Sarah Palin warned of the “death panels” embedded in ObamaCare, and she was right. Indeed, we need look no further than our northern neighbor to see how government-run health care weighs life and death against cost and contribution to society. When doctors rebel against participating in state-sponsored “assisted suicide,” the solution is to throw more money at that “problem.”
CNS News reports:
Faced with doctors’ growing resistance to assisted suicide, some Canadian advocates are asking, “What if we just pay them more?”
Thirteen months ago, Canada legalized doctor-assisted suicide, or as Canada calls it, “medical assistance in dying.”
From the start, Eric Metaxas and I have said that our northern neighbors have placed their entire society on a slippery slope on which the “right to die” will eventually become the “duty to die”—just as it’s happened everywhere else.
Nothing in the past thirteen months suggests Canada will be an exception.
Elderly patients diagnosed with cancer are immediately asked if they wish to be euthanized; “ethicists” strongly urge that the organs of the euthanized not go to waste; and policy proposals to extend the “right to die” to “the mentally ill” are now being advanced.

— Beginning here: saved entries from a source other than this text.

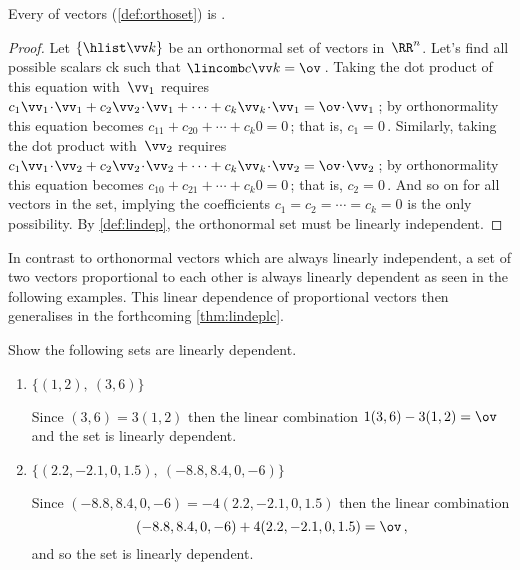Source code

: \begin{theorem} \label{thm:ortholi}
Every  of vectors (\autoref{def:orthoset}) is .
\end{theorem}
\begin{proof} %
Let \(\{\hlist\vv k\}\) be an orthonormal set of vectors in~\(\RR^n\).
Let's find all possible scalars \hlist ck such that \(\lincomb c\vv k=\ov\)\,.
Taking the dot product of this equation with~\(\vv_1\) requires
\(c_1\vv_1\cdot\vv_1+c_2\vv_2\cdot\vv_1+\cdots+c_k\vv_k\cdot\vv_1=\ov\cdot\vv_1\)\,;
by orthonormality this equation becomes
\(c_11+c_20+\cdots+c_k0=0\)\,; that is, \(c_1=0\)\,.
Similarly, taking the dot product with~\(\vv_2\) requires
\(c_1\vv_1\cdot\vv_2+c_2\vv_2\cdot\vv_2+\cdots+c_k\vv_k\cdot\vv_2=\ov\cdot\vv_2\)\,;
by orthonormality this equation becomes
\(c_10+c_21+\cdots+c_k0=0\)\,; that is, \(c_2=0\)\,.
And so on for all vectors in the set, implying the coefficients \(c_1=c_2=\cdots=c_k=0\) is the only possibility.
By \autoref{def:lindep}, the orthonormal set must be linearly independent.
\end{proof}


In contrast to orthonormal vectors which are always linearly independent, a set of two vectors proportional to each other is always linearly dependent as seen in the following examples.
This linear dependence of proportional vectors then generalises in the forthcoming \autoref{thm:lindeplc}.




\begin{example} \label{eg:}
Show the following sets are linearly dependent.
\begin{enumerate}
\item \(\{(1,2),\ (3,6)\}\)
\begin{solution} 
Since \((3,6)=3(1,2)\) then the linear combination \(1(3,6)-3(1,2)=\ov\) and the set is linearly dependent. 
\end{solution}

\item \(\{(2.2,-2.1,0,1.5),\ (-8.8,8.4,0,-6)\}\)
\begin{solution} 
Since  \((-8.8,8.4,0,-6)=-4(2.2,-2.1,0,1.5)\) then the linear combination 
\begin{equation*}
(-8.8,8.4,0,-6)+4(2.2,-2.1,0,1.5)=\ov\,,
\end{equation*}
and so the set is linearly dependent.
\end{solution}
\end{enumerate}
\end{example}




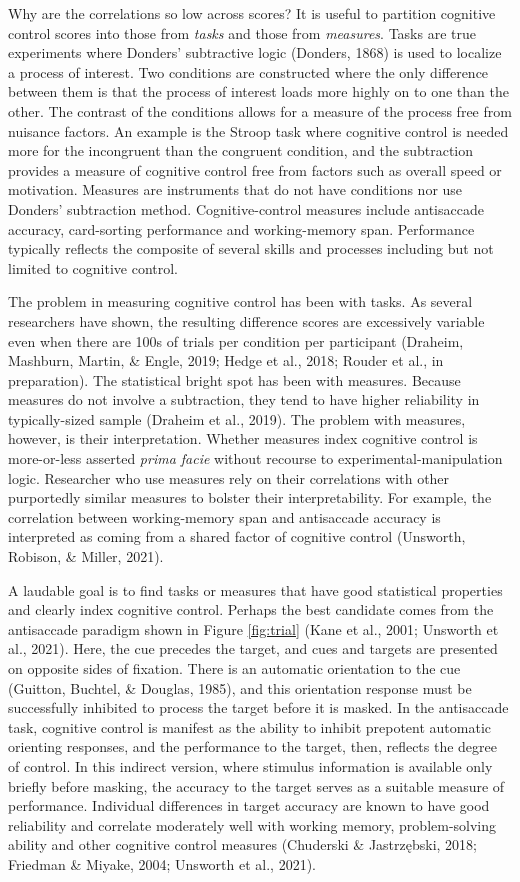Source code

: \documentclass[
  ,man,floatsintext]{apa6}
\begin{document}
Why are the correlations so low across scores? It is useful to partition cognitive control scores into those from \emph{tasks} and those from \emph{measures}. Tasks are true experiments where Donders' subtractive logic (Donders, 1868) is used to localize a process of interest. Two conditions are constructed where the only difference between them is that the process of interest loads more highly on to one than the other. The contrast of the conditions allows for a measure of the process free from nuisance factors. An example is the Stroop task where cognitive control is needed more for the incongruent than the congruent condition, and the subtraction provides a measure of cognitive control free from factors such as overall speed or motivation. Measures are instruments that do not have conditions nor use Donders' subtraction method. Cognitive-control measures include antisaccade accuracy, card-sorting performance and working-memory span. Performance typically reflects the composite of several skills and processes including but not limited to cognitive control.

The problem in measuring cognitive control has been with tasks. As several researchers have shown, the resulting difference scores are excessively variable even when there are 100s of trials per condition per participant (Draheim, Mashburn, Martin, \& Engle, 2019; Hedge et al., 2018; Rouder et al., in preparation). The statistical bright spot has been with measures. Because measures do not involve a subtraction, they tend to have higher reliability in typically-sized sample (Draheim et al., 2019). The problem with measures, however, is their interpretation. Whether measures index cognitive control is more-or-less asserted \emph{prima facie} without recourse to experimental-manipulation logic. Researcher who use measures rely on their correlations with other purportedly similar measures to bolster their interpretability. For example, the correlation between working-memory span and antisaccade accuracy is interpreted as coming from a shared factor of cognitive control (Unsworth, Robison, \& Miller, 2021).

A laudable goal is to find tasks or measures that have good statistical properties and clearly index cognitive control. Perhaps the best candidate comes from the antisaccade paradigm shown in Figure \ref{fig:trial} (Kane et al., 2001; Unsworth et al., 2021). Here, the cue precedes the target, and cues and targets are presented on opposite sides of fixation. There is an automatic orientation to the cue (Guitton, Buchtel, \& Douglas, 1985), and this orientation response must be successfully inhibited to process the target before it is masked. In the antisaccade task, cognitive control is manifest as the ability to inhibit prepotent automatic orienting responses, and the performance to the target, then, reflects the degree of control. In this indirect version, where stimulus information is available only briefly before masking, the accuracy to the target serves as a suitable measure of performance. Individual differences in target accuracy are known to have good reliability and correlate moderately well with working memory, problem-solving ability and other cognitive control measures (Chuderski \& Jastrzębski, 2018; Friedman \& Miyake, 2004; Unsworth et al., 2021).
\end{document}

Notwithstanding this parade of horribles, there’s one bit of good news: Many doctors who initially expressed a willingness to lend deadly so-called “medical assistance” have changed their minds. Unfortunately, the growing reticence of early practitioners to continue offering this lethal service is not because they now take the moral qualms seriously. No, the problem is that they’re not being paid enough to kill their patients.

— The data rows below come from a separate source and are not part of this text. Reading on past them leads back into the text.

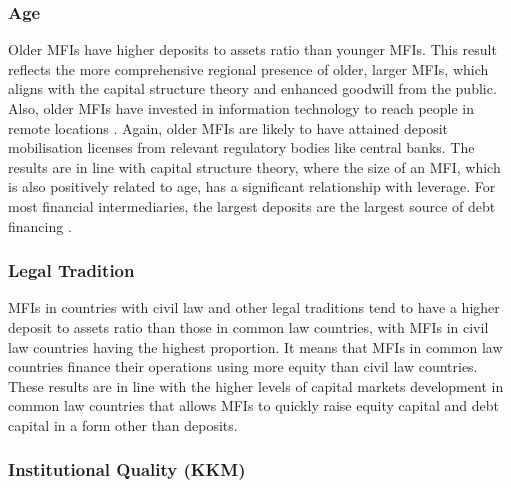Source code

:\documentclass[a4paper, nobind]{templates/ociamthesis}
\begin{document}
\hypertarget{age-4}{%
\subsubsection{Age}\label{age-4}}

Older MFIs have higher deposits to assets ratio than younger MFIs. This result reflects the more comprehensive regional presence of older, larger MFIs, which aligns with the capital structure theory \autocite{barclay2005capital,barclay2006debt} and enhanced goodwill from the public. Also, older MFIs have invested in information technology to reach people in remote locations \autocite{di2021technology}. Again, older MFIs are likely to have attained deposit mobilisation licenses from relevant regulatory bodies like central banks. The results are in line with capital structure theory, where the size of an MFI, which is also positively related to age, has a significant relationship with leverage. For most financial intermediaries, the largest deposits are the largest source of debt financing \autocite{gale2020bank}.

\hypertarget{legal-tradition-3}{%
\subsubsection{Legal Tradition}\label{legal-tradition-3}}

MFIs in countries with civil law and other legal traditions tend to have a higher deposit to assets ratio than those in common law countries, with MFIs in civil law countries having the highest proportion. It means that MFIs in common law countries finance their operations using more equity than civil law countries. These results are in line with the higher levels of capital markets development in common law countries \autocite{la2013law,schnyder2018twenty} that allows MFIs to quickly raise equity capital and debt capital in a form other than deposits.

\hypertarget{institutional-quality-kkm-1}{%
\subsubsection{Institutional Quality (KKM)}\label{institutional-quality-kkm-1}}
\end{document}
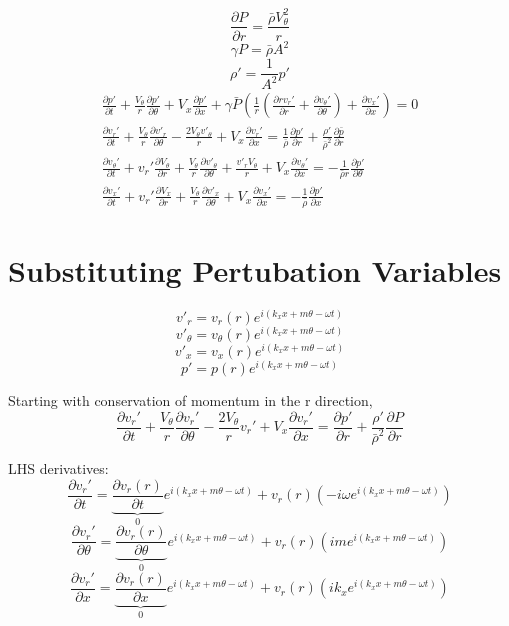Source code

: \documentclass[12pt]{article}
\begin{document}
\[\frac{\partial P}{\partial r} = \frac{\bar{\rho} V_{\theta}^2}{r} \]
\[\gamma P  = \bar{\rho}A^2\]
\[\rho' = \frac{1}{A^2} p'\]
\begin{align*}
\frac{\partial p'}{\partial t} +
\frac{V_{\theta}}{r}
\frac{\partial p'}{\partial \theta} + 
V_x
\frac{\partial p'}{\partial x} +
\gamma\bar{P}
\left(
\frac{1}{r}
\left(
\frac{\partial r v_r'}{\partial r} + \frac{\partial v_{\theta}'}{\partial \theta}		 
\right) +
\frac{\partial v_x'}{\partial x}
\right)= 0\\
\frac{\partial  v_r' }{\partial t} +
\frac{V_{\theta}}{r} \frac{\partial v'_r}{\partial \theta} -
\frac{2V_{\theta}v'_{\theta}}{r} +
V_x \frac{\partial v_r'}{\partial x} =\frac{1    }{\bar{\rho}}  \frac{\partial p'}{\partial r} +
\frac{\rho'}{\bar{\rho}^2}\frac{\partial \bar{p}}{\partial r}\\
\frac{\partial  v_{\theta}' }{\partial t} +
v_r' \frac{\partial  V_{\theta}  }{\partial r} +
\frac{V_{\theta}}{r} \frac{\partial v'_{\theta}}{\partial \theta} +
\frac{v'_rV_{\theta}}{r} +
V_x \frac{\partial v_{\theta}'}{\partial x} 
= -\frac{1}{\bar{\rho} r}	\frac{\partial p'}{\partial \theta}\\
\frac{\partial  v_x' }{\partial t} +
v_r' \frac{\partial  V_x  }{\partial r} +
\frac{V_{\theta}}{r} \frac{\partial v'_x}{\partial \theta} +
V_x \frac{\partial v_x'}{\partial x} 
= -\frac{1    }{\bar{\rho}}  \frac{\partial p'}{\partial x} 	
\end{align*}
\section{Substituting Pertubation Variables}
\[v'_r = v_r (r) e^{i\left(k_x x + m \theta - \omega t \right)} \]
\[v'_{\theta} = v_{\theta} (r) e^{i\left(k_x x + m \theta - \omega t \right)} \]	
\[v'_x = v_x (r) e^{i\left(k_x x + m \theta - \omega t\right)} \]	
\[p' = p(r) e^{i\left(k_x x + m \theta - \omega t\right)} \]	

Starting with conservation of momentum in the r direction,
\[
\frac{\partial v_r'}{\partial t} +
\frac{V_{\theta}}{r} \frac{\partial v_r'}{\partial \theta} - \frac{2V_{\theta}}{r}v_r' + V_x\frac{\partial v_r'}{\partial x} = \frac{\partial p'}{\partial r} + \frac{\rho'}{\bar{\rho}^2}\frac{\partial P}{\partial r}
\]

LHS derivatives:
\[\frac{\partial v_r'}{\partial t} =
 \underbrace{\frac{\partial v_r(r)}{\partial t}}_{0} e^{i\left(k_x x + m \theta - \omega t \right)} +
  v_r(r) \left(-i\omega e^{i\left(k_x x + m \theta - \omega t \right)}\right) \]
\[\frac{\partial v_r'}{\partial \theta} = 
\underbrace{\frac{\partial v_r(r)}{\partial \theta}}_{0} e^{i\left(k_x x + m \theta - \omega t \right)} + v_r(r) \left(im e^{i\left(k_x x + m \theta - \omega t \right)}\right) \]
\[\frac{\partial v_r'}{\partial x} = \underbrace{\frac{\partial v_r(r)}{\partial x}}_{0} e^{i\left(k_x x + m \theta - \omega t \right)} + v_r(r) \left(ik_x e^{i\left(k_x x + m \theta - \omega t \right)}\right) \]
\end{document}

I wish I were making this up but, sadly, I’m not.
An article in the July 12th issue of the Canadian magazine MacLean’s asked “Should doctors be paid a premium (for) assisting deaths?” The author tells us that as “staunch supporters of physician-assisted dying are avoiding taking up the work … advocates of the service worry it will exist in theory only, and not in practice.”
The solution, according to the author, is to pay doctors more. While she acknowledges that “medically assisted dying is still controversial in Canada,” and that “paying someone a premium to do this work can be construed as ethically compromising,” she still thinks the problem is one of incentives.
“Free” health care for all always means that people the government deems unworthy to live are culled from the herd when they become too costly.